The Department of Veterans Affairs in a statement said there’s little it can do for veterans who have chosen to use their GI Bill benefits at ITT.

“It is important to note that unlike a situation in which a school has been found to have used deceptive or misleading enrollment practices, VA is not legally authorized to prevent GI Bill beneficiaries from using their benefits, or enrolling in an accredited institution, based solely on its financial condition,” the statement said.

The agency added it is “communicating with GI Bill beneficiaries about the significant risks of continuing to use their benefits at certain educational institutions.”

Education Secretary John B. King Jr. has acknowledged that ITT’s failure would be a setback for students but said the government’s actions against ITT are “necessary to protect the interest of taxpayers.” The college chain, which had 137 campuses across 39 states at the end of June, has faced fraud charges from the SEC. ITT also is being investigated by about 20 state attorneys general.

But Alexander Paris, an analyst for Barrington Research Associates Inc. who follows ITT, said the Obama administration’s relentless crackdown on for-profit colleges is to blame if students are left hung out to dry by ITT.

“It’s quite unfortunate to do it in the name of the students and taxpayers when those are the exact parties that are going to be harmed by this action,” Paris said.

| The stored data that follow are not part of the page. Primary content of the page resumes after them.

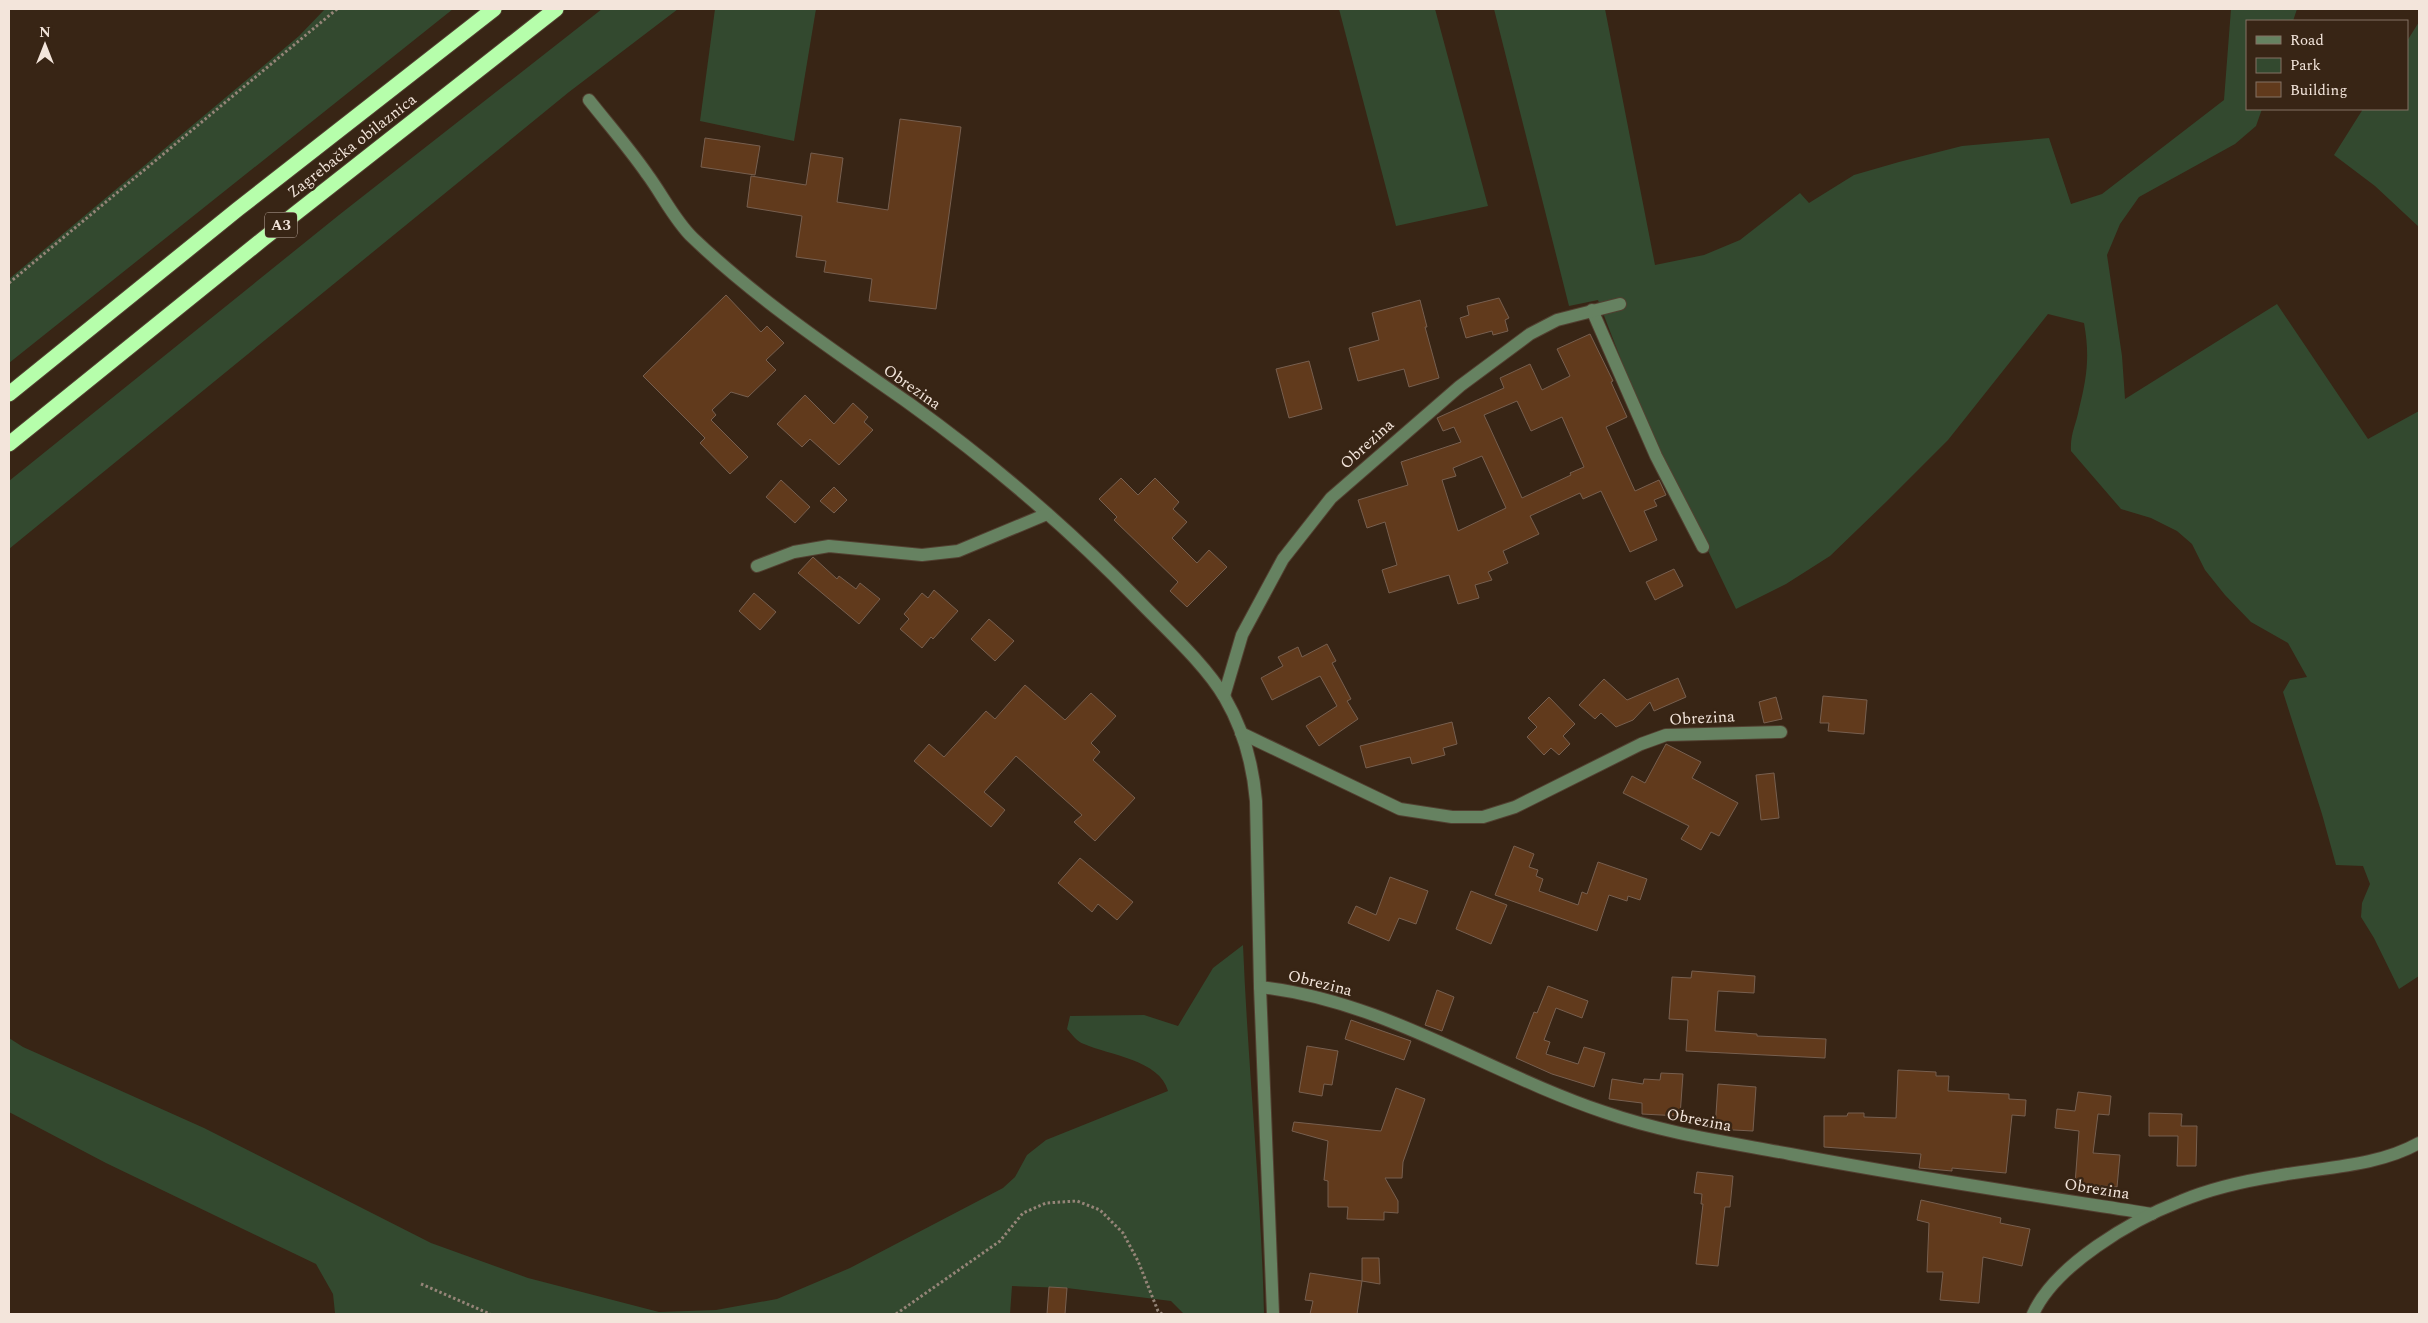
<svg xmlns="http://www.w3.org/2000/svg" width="2428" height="1323" font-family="Spectral,serif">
<rect width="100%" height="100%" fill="#382515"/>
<g fill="#33492f">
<polygon points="325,9 453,9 9,363 9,279 299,36"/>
<polygon points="602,9 678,9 569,92 9,549 9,481 339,215"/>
<polygon points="715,9 816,9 794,141 700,121"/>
<polygon points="1339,9 1435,9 1488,206 1396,226"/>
<path d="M1494,9H1605L1655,265L1704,255L1740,240L1800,193L1809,203L1854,175L1899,162L1962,146L2049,138L2071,204L2102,194L2224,100L2231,9H2297L2293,21H2247V109H2262L2256,126L2235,144L2139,197L2120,224L2107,255L2122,356L2125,399L2277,304L2368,439L2419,411V976L2399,989L2374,938L2361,917L2362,903L2370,884L2363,866L2336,865L2322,814L2283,692L2290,680L2307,677L2288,643L2251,622L2225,595L2205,570L2192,544L2177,531L2151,518L2121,509L2071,451C2070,434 2076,425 2079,409C2087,377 2090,356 2084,323L2048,314L1948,440L1886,502L1830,556L1786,584L1736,609L1640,409L1598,300L1569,306Z"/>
<polygon points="2419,22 2419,227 2375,186 2334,155 2363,109 2407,109 2407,41"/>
<path d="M1243,945C1248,1068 1261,1191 1264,1314H1184L1171,1301L1067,1288L1012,1286L1010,1314H333L335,1313L333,1294L316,1264L106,1163L9,1112V1038L23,1047L204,1128L431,1243L528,1278L659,1312L716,1310L777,1299L850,1268L1003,1188L1015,1177L1027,1155L1046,1140L1168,1091C1160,1060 1109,1055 1084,1044C1077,1042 1072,1034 1067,1029L1070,1016L1144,1015L1178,1026L1213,968Z"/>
</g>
<g fill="#613a1c" stroke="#775f4f" fill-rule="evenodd">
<polygon points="900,119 961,127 936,309 869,301 872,279 824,272 826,261 796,257 802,216 747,207 751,176 806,185 811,153 843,158 837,202 888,210"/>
<polygon points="705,138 760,146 755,175 701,167"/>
<polygon points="726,295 761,332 767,326 784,343 766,360 776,370 748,397 731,392 712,410 716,415 711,420 748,457 730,474 700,443 705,438 643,376"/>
<polygon points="1499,298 1509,318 1505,320 1508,331 1493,335 1492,331 1466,338 1460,318 1469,315 1467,306"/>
<polygon points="1420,300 1427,327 1425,327 1439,378 1409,387 1404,369 1358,381 1349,348 1379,340 1372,313"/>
<path d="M1590,334L1613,381L1611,382L1627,417L1606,427L1635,491L1659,480L1666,495L1654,500L1657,506L1644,511L1657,540L1630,552L1601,491L1583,499L1580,493L1530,516L1539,534L1503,551L1508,563L1488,572L1492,580L1475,585L1479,598L1458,604L1449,575L1389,593L1382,570L1397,565L1385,522L1367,528L1358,500L1408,485L1401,462L1461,442L1454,427L1443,431L1437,418L1504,388L1500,378L1530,364L1542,390L1570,376L1557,349ZM1517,401L1531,431L1562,417L1584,467L1570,473L1571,475L1522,498L1484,415ZM1482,456L1506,508L1458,531L1442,480L1456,476L1453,468Z"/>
<polygon points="1309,361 1322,409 1289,418 1276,369"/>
<polygon points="805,395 834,424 853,403 868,417 864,422 873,430 839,465 810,439 802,447 777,424"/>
<polygon points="1121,478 1138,495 1155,478 1179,502 1173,509 1187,522 1172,538 1197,563 1209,550 1227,567 1187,607 1170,591 1178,582 1114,520 1117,517 1099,499"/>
<polygon points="781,480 810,507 795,523 766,497"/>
<polygon points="834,487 847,500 834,513 820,501"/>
<polygon points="813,557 837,579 839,576 856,589 860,583 880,599 859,624 798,573"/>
<polygon points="1674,569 1683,586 1655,600 1646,582"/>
<polygon points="934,590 958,611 933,639 931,637 922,648 900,629 909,619 904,614 922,593 928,598"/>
<polygon points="754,593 776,612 760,630 739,611"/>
<polygon points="989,619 1014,641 995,661 971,639"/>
<polygon points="1327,644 1336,661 1332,663 1351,699 1347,701 1358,719 1319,746 1306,726 1337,706 1320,676 1272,700 1261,678 1283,666 1278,657 1298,647 1302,657"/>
<polygon points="1678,678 1686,697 1654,711 1650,702 1633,720 1616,727 1601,713 1595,719 1579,705 1604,679 1627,700"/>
<polygon points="1025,685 1065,720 1091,693 1116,716 1091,743 1100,752 1093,760 1135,798 1095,841 1074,822 1082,815 1016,756 984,792 1005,810 991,827 914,761 929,744 944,757 986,711 995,719"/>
<polygon points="1823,696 1867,700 1864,734 1828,731 1829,723 1820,723"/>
<polygon points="1549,697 1575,724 1563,736 1570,744 1559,755 1551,748 1544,755 1527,737 1537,727 1528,718"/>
<polygon points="1776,697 1782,719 1764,723 1759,702"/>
<polygon points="1452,722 1457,744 1443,748 1445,755 1412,764 1410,757 1366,768 1360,746"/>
<polygon points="1666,744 1701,762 1692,778 1738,803 1719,836 1711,832 1701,850 1681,839 1689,826 1623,793 1632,776 1645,783"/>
<polygon points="1774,773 1779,818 1761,820 1756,775"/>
<polygon points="1514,846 1534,854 1529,867 1538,870 1536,876 1543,879 1539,891 1578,905 1582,892 1587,894 1598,862 1647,879 1640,900 1628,896 1627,901 1609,895 1597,931 1495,895"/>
<polygon points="1080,858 1133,902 1117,920 1098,904 1092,912 1058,883"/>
<polygon points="1390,877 1428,891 1416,924 1399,918 1389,941 1348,923 1356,906 1376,915"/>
<polygon points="1471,891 1507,905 1491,944 1456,929"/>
<polygon points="1692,971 1755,976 1754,993 1718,991 1715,1031 1757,1034 1757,1036 1826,1039 1825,1058 1686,1051 1688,1020 1669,1019 1672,977 1691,978"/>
<polygon points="1548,986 1588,1001 1582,1018 1556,1008 1544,1040 1550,1042 1546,1054 1578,1064 1584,1047 1605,1053 1594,1087 1552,1074 1516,1058 1534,1012 1537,1013"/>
<polygon points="1437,990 1454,997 1442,1031 1425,1025"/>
<polygon points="1351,1020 1411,1041 1404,1060 1345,1039"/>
<polygon points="1307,1046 1338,1051 1332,1085 1324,1084 1322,1096 1299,1092"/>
<polygon points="1898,1070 1936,1072 1936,1076 1949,1076 1948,1091 2009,1094 2009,1099 2026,1100 2025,1116 2012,1115 2006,1173 1952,1168 1952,1171 1919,1168 1921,1154 1824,1147 1824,1116 1847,1116 1848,1113 1864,1113 1864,1117 1896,1118"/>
<polygon points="1661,1073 1683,1074 1680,1116 1642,1114 1642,1103 1609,1099 1612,1079 1643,1084 1644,1079 1660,1080"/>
<polygon points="1718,1084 1756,1087 1753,1131 1715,1129"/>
<polygon points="1396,1088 1425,1099 1403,1162 1402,1178 1385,1178 1398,1201 1398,1213 1384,1212 1384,1220 1347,1219 1348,1207 1328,1207 1328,1181 1324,1180 1328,1141 1292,1131 1294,1122 1381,1131"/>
<polygon points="2078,1092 2111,1096 2109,1115 2098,1114 2093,1153 2120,1155 2117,1187 2075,1184 2079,1131 2055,1128 2057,1109 2075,1111"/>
<polygon points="2149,1113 2182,1114 2181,1126 2197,1126 2196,1166 2177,1166 2178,1136 2149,1136"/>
<polygon points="1697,1172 1733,1176 1730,1207 1725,1207 1718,1266 1696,1264 1703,1204 1701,1204 1702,1194 1694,1193"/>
<polygon points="1921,1200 2001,1218 2000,1223 2030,1229 2022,1266 1983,1257 1979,1303 1940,1300 1943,1272 1927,1272 1929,1223 1917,1220"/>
<polygon points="1362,1258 1379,1258 1380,1284 1362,1281"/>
<polygon points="1310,1273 1362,1281 1357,1314 1310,1314 1313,1301 1305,1300"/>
<polygon points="1049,1287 1067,1288 1065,1314 1047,1314"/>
</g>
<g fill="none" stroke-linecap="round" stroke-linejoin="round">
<g stroke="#524031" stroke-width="14">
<g id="minor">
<path d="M589,100C608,124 629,148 647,174C662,194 675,221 693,238C759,301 836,352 910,404C992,463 1069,529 1139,601C1166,629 1206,665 1225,698C1243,729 1253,766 1256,801L1260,987L1273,1314"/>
<polyline points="1592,310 1656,456 1703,547"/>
<polyline points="757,566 794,552 829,546 922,555 958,551 1047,514"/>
<polyline points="1224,696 1242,635 1283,559 1331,498 1460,386 1530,334 1557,320 1620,304"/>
<polyline points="1241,733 1400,809 1452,817 1483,817 1515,807 1641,744 1666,735 1781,732"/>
<path d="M1260,987C1383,1000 1488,1073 1604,1112C1664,1133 1727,1142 1790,1154C1910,1177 2031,1195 2152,1214"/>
<path d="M2033,1314C2055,1265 2132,1220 2181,1201C2210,1189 2244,1181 2276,1176C2323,1167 2376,1167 2419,1143"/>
</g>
</g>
<g stroke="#524031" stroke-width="17">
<g id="highway">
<polyline points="9,394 238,209 494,9"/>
<polyline points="9,444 263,239 556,9"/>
</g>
</g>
<g stroke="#958578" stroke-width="3" stroke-dasharray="2.5 2.5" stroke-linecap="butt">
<polyline points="9,283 337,9"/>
<polyline points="421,1284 490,1314"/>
<polyline points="896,1314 1000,1241 1023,1213 1046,1203 1077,1201 1100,1210 1123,1233 1138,1261 1158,1311 1162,1314"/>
</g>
<use href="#minor" stroke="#668261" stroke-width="12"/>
<use href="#highway" stroke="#b6feab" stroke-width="15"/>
</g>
<g text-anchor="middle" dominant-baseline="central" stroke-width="5" stroke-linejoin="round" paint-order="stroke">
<rect fill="#382515" stroke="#bbaba0" stroke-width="1" x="265" y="212.5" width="32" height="25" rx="4"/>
<g font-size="15" font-weight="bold" fill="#f3e5db">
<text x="281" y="225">A3</text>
</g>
<g font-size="16" fill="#f3e5db" stroke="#382515">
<text transform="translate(352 146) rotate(-38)">Zagrebačka obilaznica</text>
<text transform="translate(912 387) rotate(35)">Obrezina</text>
<text transform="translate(1367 444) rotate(-42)">Obrezina</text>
<text transform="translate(1702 718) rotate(-3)">Obrezina</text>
<text transform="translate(1320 983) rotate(14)">Obrezina</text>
<text transform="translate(1699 1120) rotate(11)">Obrezina</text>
<text transform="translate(2097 1189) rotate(9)">Obrezina</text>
</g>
</g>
<rect width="2428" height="1323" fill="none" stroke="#f3e5db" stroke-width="20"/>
<rect x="2246" y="20" width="162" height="90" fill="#382515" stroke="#837264"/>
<rect x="2256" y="36" width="25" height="8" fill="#668261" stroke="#837264"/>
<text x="2290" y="45" font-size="15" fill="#f3e5db">Road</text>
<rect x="2256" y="58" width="25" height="15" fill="#33492f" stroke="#837264"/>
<text x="2290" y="70" font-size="15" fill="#f3e5db">Park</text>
<rect x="2256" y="82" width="25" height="15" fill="#613a1c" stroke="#837264"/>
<text x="2290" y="95" font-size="15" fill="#f3e5db">Building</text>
<g transform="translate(45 45)" stroke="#382515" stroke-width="4" paint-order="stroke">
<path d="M0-4L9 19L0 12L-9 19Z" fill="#f3e5db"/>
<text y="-8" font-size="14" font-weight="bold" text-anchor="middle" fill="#f3e5db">N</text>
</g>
</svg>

Pecoraro said he has seen signs that ITT was in trouble but didn’t entirely believe them. Like Moeller, Pecoraro racked up loans at ITT in addition to using his military benefits — to the tune of $10,000. Pecoraro said he has found little value in his ITT degree and he is concerned it could be worth even less if ITT closes.

“I think I’ve been passed up because of it,” Pecoraro said. “When (employers) ask for your degree, like what have you completed, I think people pass it up. They see it and it’s like, ‘Oh, great,’ it’s one mark against you.”

Having blown through his GI Bill benefits, Pecoraro said he doesn’t plan to pursue another college program. He has a job related to IT and wants to make the best of it.

“I’m hoping based off of work ethic and really good references that I can make something happen in the future,” he said.